British workers, he says, have fewer rights than their European counterparts: for example it is "too cheap and too easy to sack British workers". He also argues that public services make a moral statement about society. Key debate "You tell me or show me how you treat your pensioners, the quality of your transport, or how you treat your children and I will tell whether you are a caring society, whether you've got compassion, whether you are concerned and whether you bridge the generation in terms of prosperity of the nation and therefore public services are important." Public services are also the issue which Morris believes will win or lose Labour the next election and he fears that issues such as UK entry into the single currency will detract from that - although he acknowledges the euro remains a key debate for Britain. "It's a debate that must be informed by reality and not informed by mad rush and that's why I continue to argue that we should fix our public services - it's on that experience that the next election will be decided." Morris is at heart a campaigner so when he does eventually retire he wants to travel, spend time with family and read, but he also intends to throw himself into supporting various educational institutions in the UK and Jamaica.
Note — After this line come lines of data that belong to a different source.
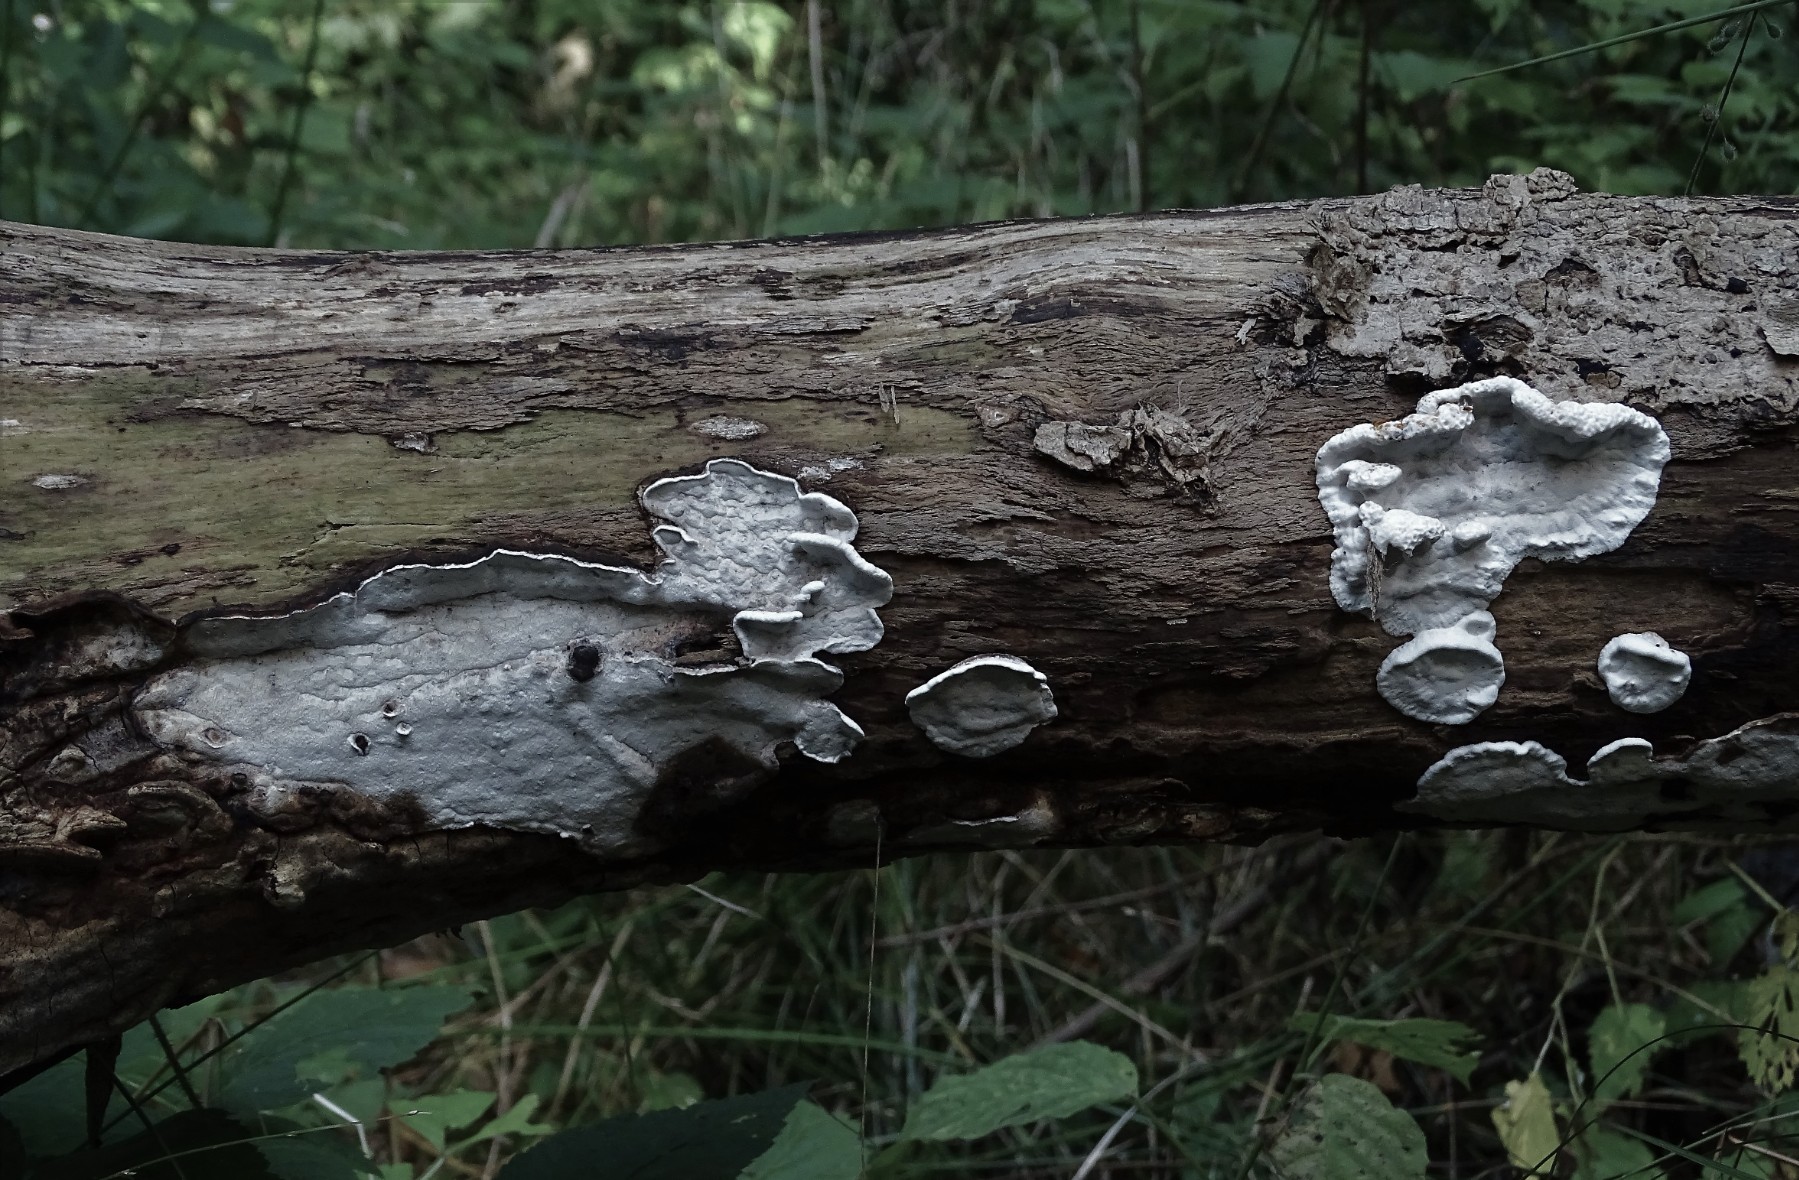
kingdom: Fungi
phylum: Basidiomycota
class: Agaricomycetes
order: Polyporales
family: Incrustoporiaceae
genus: Skeletocutis
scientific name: Skeletocutis nemoralis
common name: stor krystalporesvamp
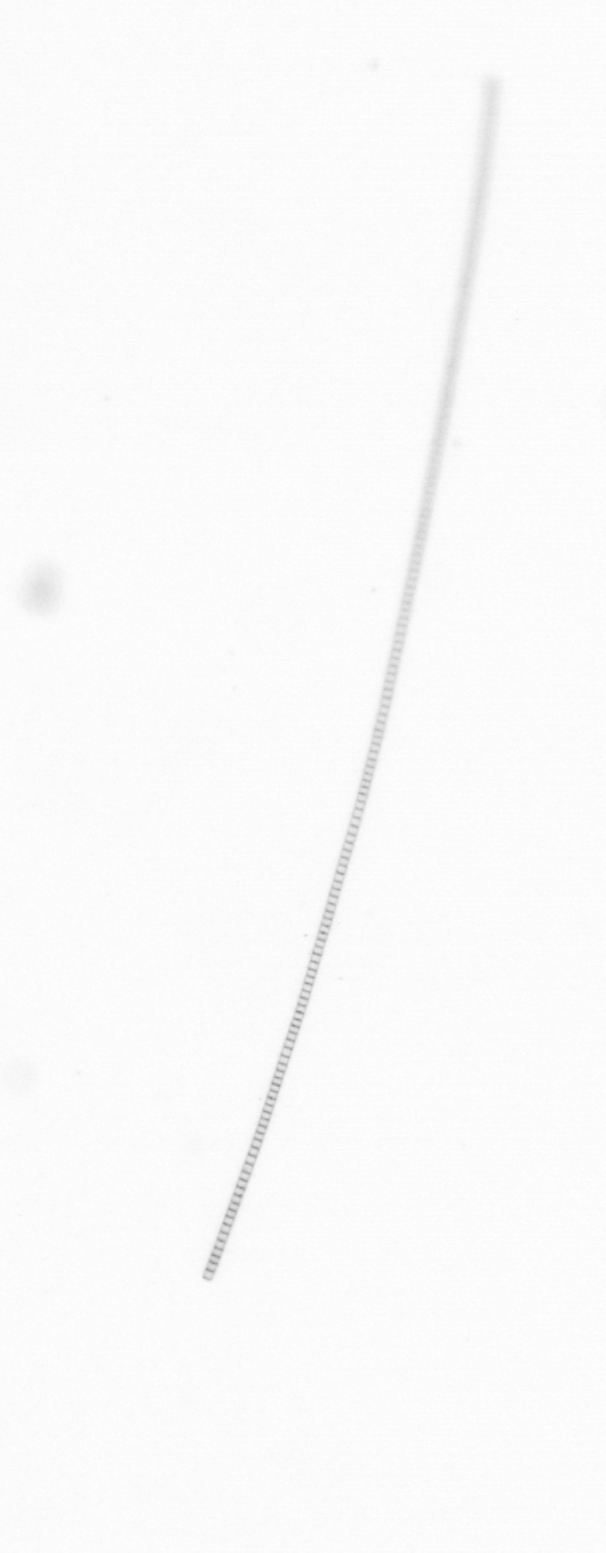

With left-wingers taking control of many of the UK's unions, Morris' days at the head of the TGWU may soon be looked back to with a great deal of nostalgia in Downing Street. Reasonable comrade? Asked if he thinks he is now seen as a comparatively moderate trade union leader Morris retorts with a smile: "Good job I'm not running for election given you saying how reasonable and comradely I am or I would probably lose all my votes. "We all have our approach we all have our style, we all set ourselves our own objectives and approach it in a different way I've made my mistakes using my comradely approach and I have no doubt that tomorrows generation will also make mistakes. "What is important is that we all learn from them, never to be repeated and use that experience to build something that is more tangible, something more long-lasting, more enduring. "But at all times what we must do has to be for the common good of our members and for the common good of our society of which we are a part."